- [DATA SUPPLIED]
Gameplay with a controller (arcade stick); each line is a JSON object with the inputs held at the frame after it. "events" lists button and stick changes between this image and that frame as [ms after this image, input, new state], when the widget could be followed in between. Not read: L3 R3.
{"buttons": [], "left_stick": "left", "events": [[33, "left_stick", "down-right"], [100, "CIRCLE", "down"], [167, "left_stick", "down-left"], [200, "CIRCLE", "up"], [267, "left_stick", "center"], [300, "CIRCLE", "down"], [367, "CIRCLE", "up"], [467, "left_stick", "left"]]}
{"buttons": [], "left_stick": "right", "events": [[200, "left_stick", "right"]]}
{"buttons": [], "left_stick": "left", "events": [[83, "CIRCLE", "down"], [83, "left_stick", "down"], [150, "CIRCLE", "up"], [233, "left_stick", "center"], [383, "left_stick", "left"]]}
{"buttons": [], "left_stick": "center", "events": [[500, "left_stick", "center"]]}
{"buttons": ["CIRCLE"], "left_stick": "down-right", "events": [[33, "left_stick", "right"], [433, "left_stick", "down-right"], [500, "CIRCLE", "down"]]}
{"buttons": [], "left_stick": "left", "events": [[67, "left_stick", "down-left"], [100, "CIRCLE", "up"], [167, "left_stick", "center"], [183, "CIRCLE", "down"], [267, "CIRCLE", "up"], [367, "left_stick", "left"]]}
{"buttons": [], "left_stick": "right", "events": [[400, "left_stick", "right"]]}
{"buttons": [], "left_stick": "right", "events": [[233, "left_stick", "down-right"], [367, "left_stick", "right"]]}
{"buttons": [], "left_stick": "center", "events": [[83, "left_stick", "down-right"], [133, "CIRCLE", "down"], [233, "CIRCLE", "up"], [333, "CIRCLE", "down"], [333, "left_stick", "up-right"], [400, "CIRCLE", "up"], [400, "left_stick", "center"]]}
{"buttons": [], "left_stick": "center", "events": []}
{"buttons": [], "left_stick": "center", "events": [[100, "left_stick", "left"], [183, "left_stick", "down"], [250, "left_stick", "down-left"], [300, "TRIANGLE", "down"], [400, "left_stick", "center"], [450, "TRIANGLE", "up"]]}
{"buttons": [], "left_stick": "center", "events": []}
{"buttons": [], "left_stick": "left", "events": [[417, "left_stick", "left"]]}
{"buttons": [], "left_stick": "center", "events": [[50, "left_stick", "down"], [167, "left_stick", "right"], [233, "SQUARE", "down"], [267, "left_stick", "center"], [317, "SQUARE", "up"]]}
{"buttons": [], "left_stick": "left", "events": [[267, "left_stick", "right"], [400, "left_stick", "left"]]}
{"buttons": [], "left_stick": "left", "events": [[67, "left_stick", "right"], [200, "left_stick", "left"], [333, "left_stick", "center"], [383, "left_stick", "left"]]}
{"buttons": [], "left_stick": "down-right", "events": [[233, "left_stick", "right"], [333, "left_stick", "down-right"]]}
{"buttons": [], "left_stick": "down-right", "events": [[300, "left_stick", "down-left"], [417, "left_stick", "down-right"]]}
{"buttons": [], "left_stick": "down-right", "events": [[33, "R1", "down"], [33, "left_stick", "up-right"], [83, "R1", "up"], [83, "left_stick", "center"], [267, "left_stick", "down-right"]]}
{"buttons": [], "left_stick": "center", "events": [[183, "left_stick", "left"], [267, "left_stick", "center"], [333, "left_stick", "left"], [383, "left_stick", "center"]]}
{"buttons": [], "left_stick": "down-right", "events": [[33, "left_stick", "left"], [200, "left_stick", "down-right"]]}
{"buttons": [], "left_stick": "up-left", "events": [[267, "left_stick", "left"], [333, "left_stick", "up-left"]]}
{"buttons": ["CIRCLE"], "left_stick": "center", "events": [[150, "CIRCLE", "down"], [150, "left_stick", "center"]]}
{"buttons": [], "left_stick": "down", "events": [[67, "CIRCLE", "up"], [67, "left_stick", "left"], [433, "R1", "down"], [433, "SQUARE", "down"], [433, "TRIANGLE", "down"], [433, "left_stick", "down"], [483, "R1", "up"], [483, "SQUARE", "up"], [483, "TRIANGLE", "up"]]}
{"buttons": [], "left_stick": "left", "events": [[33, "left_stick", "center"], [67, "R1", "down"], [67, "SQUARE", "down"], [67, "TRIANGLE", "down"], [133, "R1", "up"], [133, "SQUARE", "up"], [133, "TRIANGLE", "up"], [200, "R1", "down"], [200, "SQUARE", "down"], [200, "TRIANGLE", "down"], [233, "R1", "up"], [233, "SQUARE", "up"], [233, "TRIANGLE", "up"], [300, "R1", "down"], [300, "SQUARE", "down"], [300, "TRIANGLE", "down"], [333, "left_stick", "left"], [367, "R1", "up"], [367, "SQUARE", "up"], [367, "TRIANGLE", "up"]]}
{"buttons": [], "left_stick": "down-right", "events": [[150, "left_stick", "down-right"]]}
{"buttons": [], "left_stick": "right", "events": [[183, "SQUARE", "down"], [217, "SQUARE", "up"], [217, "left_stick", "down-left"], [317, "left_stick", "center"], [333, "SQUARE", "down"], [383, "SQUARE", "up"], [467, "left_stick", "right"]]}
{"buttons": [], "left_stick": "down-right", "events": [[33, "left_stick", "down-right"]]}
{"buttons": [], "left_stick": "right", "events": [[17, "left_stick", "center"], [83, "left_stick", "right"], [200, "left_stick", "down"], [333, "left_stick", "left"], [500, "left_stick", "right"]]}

- [WHAT THE TASK REQUIRES]
Reproduce the data in full, precisely as given.

- [TASK OUTPUT]
Gameplay with a controller (arcade stick); each line is a JSON object with the inputs held at the frame after it. "events" lists button and stick changes between this image and that frame as [ms after this image, input, new state], when the widget could be followed in between. Not read: L3 R3.
{"buttons": [], "left_stick": "left", "events": [[33, "left_stick", "down-right"], [100, "CIRCLE", "down"], [167, "left_stick", "down-left"], [200, "CIRCLE", "up"], [267, "left_stick", "center"], [300, "CIRCLE", "down"], [367, "CIRCLE", "up"], [467, "left_stick", "left"]]}
{"buttons": [], "left_stick": "right", "events": [[200, "left_stick", "right"]]}
{"buttons": [], "left_stick": "left", "events": [[83, "CIRCLE", "down"], [83, "left_stick", "down"], [150, "CIRCLE", "up"], [233, "left_stick", "center"], [383, "left_stick", "left"]]}
{"buttons": [], "left_stick": "center", "events": [[500, "left_stick", "center"]]}
{"buttons": ["CIRCLE"], "left_stick": "down-right", "events": [[33, "left_stick", "right"], [433, "left_stick", "down-right"], [500, "CIRCLE", "down"]]}
{"buttons": [], "left_stick": "left", "events": [[67, "left_stick", "down-left"], [100, "CIRCLE", "up"], [167, "left_stick", "center"], [183, "CIRCLE", "down"], [267, "CIRCLE", "up"], [367, "left_stick", "left"]]}
{"buttons": [], "left_stick": "right", "events": [[400, "left_stick", "right"]]}
{"buttons": [], "left_stick": "right", "events": [[233, "left_stick", "down-right"], [367, "left_stick", "right"]]}
{"buttons": [], "left_stick": "center", "events": [[83, "left_stick", "down-right"], [133, "CIRCLE", "down"], [233, "CIRCLE", "up"], [333, "CIRCLE", "down"], [333, "left_stick", "up-right"], [400, "CIRCLE", "up"], [400, "left_stick", "center"]]}
{"buttons": [], "left_stick": "center", "events": []}
{"buttons": [], "left_stick": "center", "events": [[100, "left_stick", "left"], [183, "left_stick", "down"], [250, "left_stick", "down-left"], [300, "TRIANGLE", "down"], [400, "left_stick", "center"], [450, "TRIANGLE", "up"]]}
{"buttons": [], "left_stick": "center", "events": []}
{"buttons": [], "left_stick": "left", "events": [[417, "left_stick", "left"]]}
{"buttons": [], "left_stick": "center", "events": [[50, "left_stick", "down"], [167, "left_stick", "right"], [233, "SQUARE", "down"], [267, "left_stick", "center"], [317, "SQUARE", "up"]]}
{"buttons": [], "left_stick": "left", "events": [[267, "left_stick", "right"], [400, "left_stick", "left"]]}
{"buttons": [], "left_stick": "left", "events": [[67, "left_stick", "right"], [200, "left_stick", "left"], [333, "left_stick", "center"], [383, "left_stick", "left"]]}
{"buttons": [], "left_stick": "down-right", "events": [[233, "left_stick", "right"], [333, "left_stick", "down-right"]]}
{"buttons": [], "left_stick": "down-right", "events": [[300, "left_stick", "down-left"], [417, "left_stick", "down-right"]]}
{"buttons": [], "left_stick": "down-right", "events": [[33, "R1", "down"], [33, "left_stick", "up-right"], [83, "R1", "up"], [83, "left_stick", "center"], [267, "left_stick", "down-right"]]}
{"buttons": [], "left_stick": "center", "events": [[183, "left_stick", "left"], [267, "left_stick", "center"], [333, "left_stick", "left"], [383, "left_stick", "center"]]}
{"buttons": [], "left_stick": "down-right", "events": [[33, "left_stick", "left"], [200, "left_stick", "down-right"]]}
{"buttons": [], "left_stick": "up-left", "events": [[267, "left_stick", "left"], [333, "left_stick", "up-left"]]}
{"buttons": ["CIRCLE"], "left_stick": "center", "events": [[150, "CIRCLE", "down"], [150, "left_stick", "center"]]}
{"buttons": [], "left_stick": "down", "events": [[67, "CIRCLE", "up"], [67, "left_stick", "left"], [433, "R1", "down"], [433, "SQUARE", "down"], [433, "TRIANGLE", "down"], [433, "left_stick", "down"], [483, "R1", "up"], [483, "SQUARE", "up"], [483, "TRIANGLE", "up"]]}
{"buttons": [], "left_stick": "left", "events": [[33, "left_stick", "center"], [67, "R1", "down"], [67, "SQUARE", "down"], [67, "TRIANGLE", "down"], [133, "R1", "up"], [133, "SQUARE", "up"], [133, "TRIANGLE", "up"], [200, "R1", "down"], [200, "SQUARE", "down"], [200, "TRIANGLE", "down"], [233, "R1", "up"], [233, "SQUARE", "up"], [233, "TRIANGLE", "up"], [300, "R1", "down"], [300, "SQUARE", "down"], [300, "TRIANGLE", "down"], [333, "left_stick", "left"], [367, "R1", "up"], [367, "SQUARE", "up"], [367, "TRIANGLE", "up"]]}
{"buttons": [], "left_stick": "down-right", "events": [[150, "left_stick", "down-right"]]}
{"buttons": [], "left_stick": "right", "events": [[183, "SQUARE", "down"], [217, "SQUARE", "up"], [217, "left_stick", "down-left"], [317, "left_stick", "center"], [333, "SQUARE", "down"], [383, "SQUARE", "up"], [467, "left_stick", "right"]]}
{"buttons": [], "left_stick": "down-right", "events": [[33, "left_stick", "down-right"]]}
{"buttons": [], "left_stick": "right", "events": [[17, "left_stick", "center"], [83, "left_stick", "right"], [200, "left_stick", "down"], [333, "left_stick", "left"], [500, "left_stick", "right"]]}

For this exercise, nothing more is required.